En 1775, ces opinions de 1688 étaient encore sinon populaires, du moins soutenables. Le candidat de Bristol, le commerçant Cruger, après le discours de Burke, dit au peuple : La précédente éloquence est de première qualité. Ditto I ditto ! ditto ! »

Burke fut élu. Aux communes, il continua sa campagne contre North en faveur du cabinet Rockingham. Le point d’attaque était bien choisi pour battre en brèche le ministre et la prérogative, tout en se conciliant les diverses nuances des whigs. Il n’y avait pas d’ami de la liberté qui ne dût applaudir à la défense de l’Amérique opprimée, à la vigueur infatigable et à la puissance d’éloquence avec lesquelles Burke servait la liberté des colonies. En fait de prudence comme de moralité, il avait raison. C’était une nation devenue virile et qu’il fallait émanciper de bonne grace, si l’on ne voulait pas qu’elle brisât sa tutelle. D’ailleurs, il ne conseillait pas l’abandon des colonies par la métropole, mais leur émancipation progressive, ni une concession honteuse, mais une paix honorable et généreuse. Jamais sa parole, qui devint trop magnifique ensuite, ne fut plus saine, plus sobre, plus majestueuse que pendant cette belle époque de sa vie. Ses discours sur la paix avec l’Amérique comptent entre les plus beaux monumens de l’éloquence moderne, et se distinguent par l’énergie, la concentration du style, surtout par une sagacité de prévision extraordinaire. Dans les passages que nous extrayons, il prophétise l’émancipation définitive des États-Unis, la naissance de la fédération américaine, et, par un effort de pénétration plus digne encore de remarque, la scission des états du nord et des états du sud.

:::::

• Consigne 1
Énumérez tout ce que Burke prophétise, selon le texte sur Burke, dans les passages extraits de ses discours.
• Consigne 2
D'après le texte sur Burke, contre quel ministre Burke continua-t-il sa campagne aux communes ?

• Données fournies
:::::

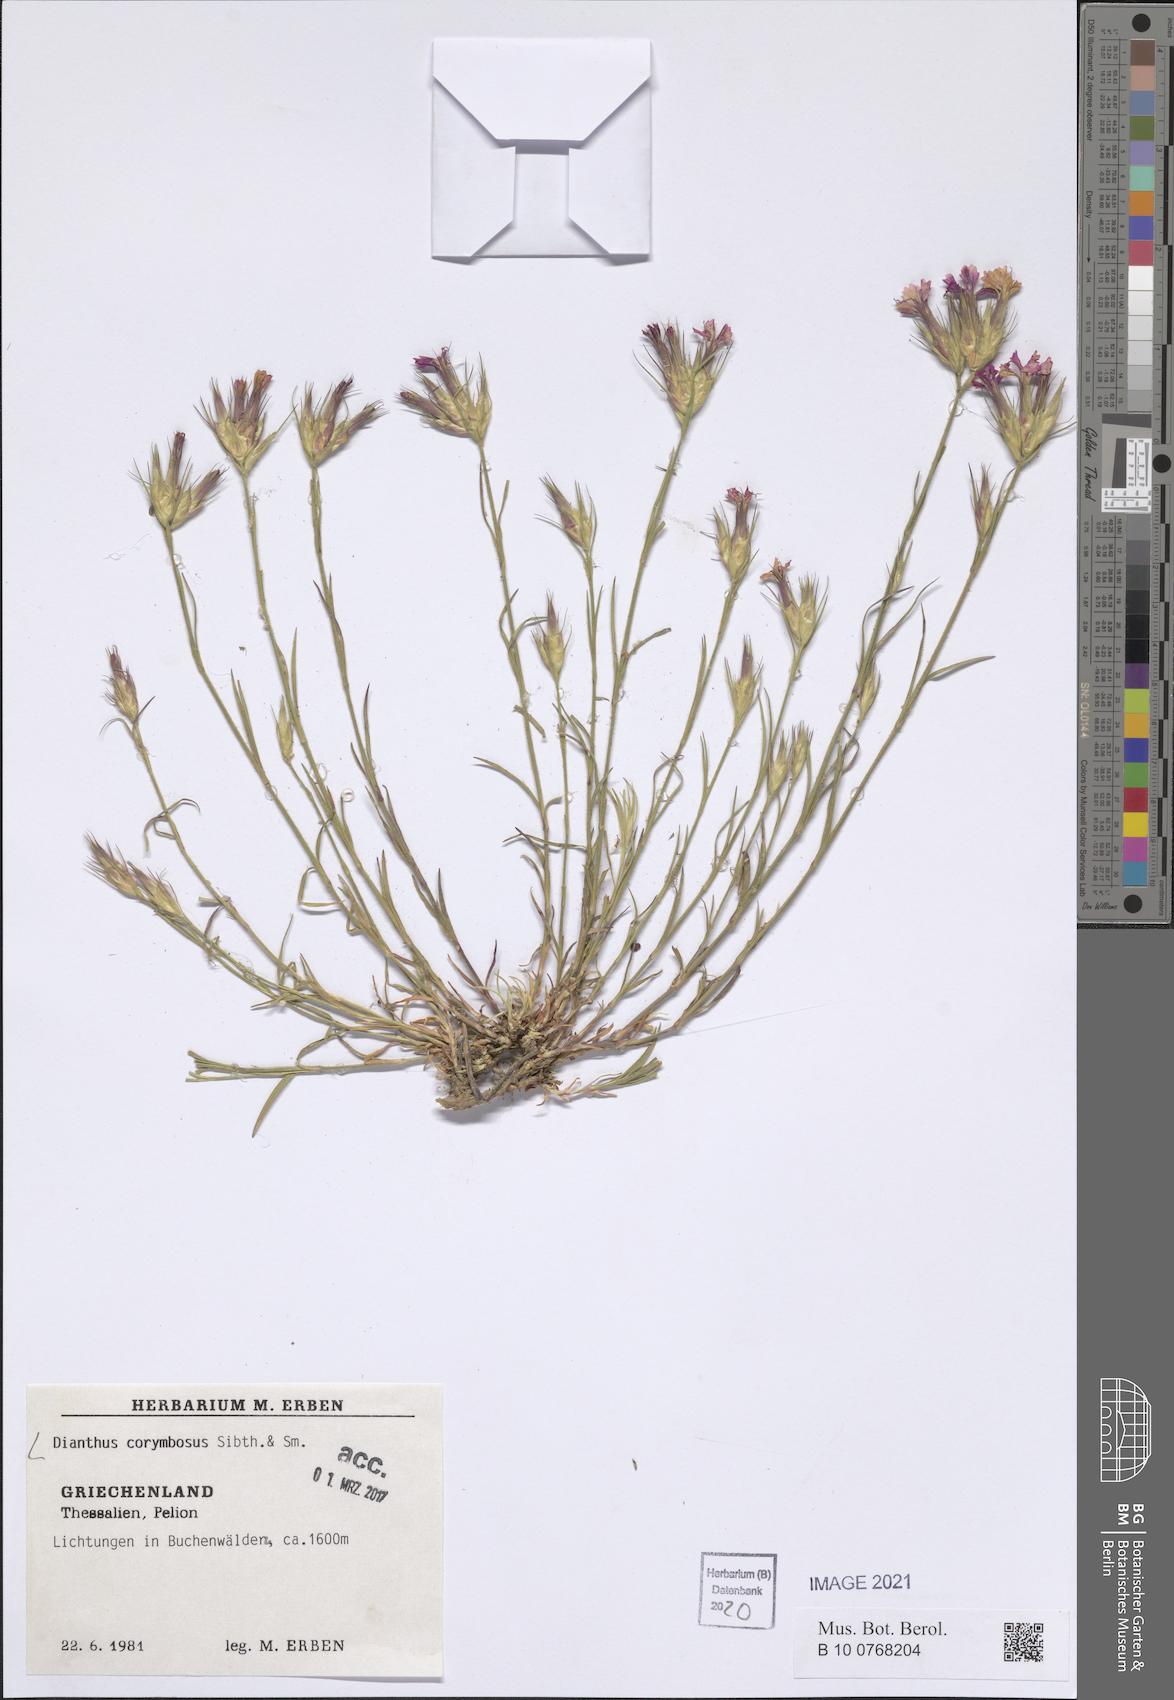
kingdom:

:::::

• Réponse complète 1
- L'émancipation définitive des États-Unis
- La naissance de la fédération américaine
- La scission des états du nord et des états du sud

• Réponse complète 2
Contre North.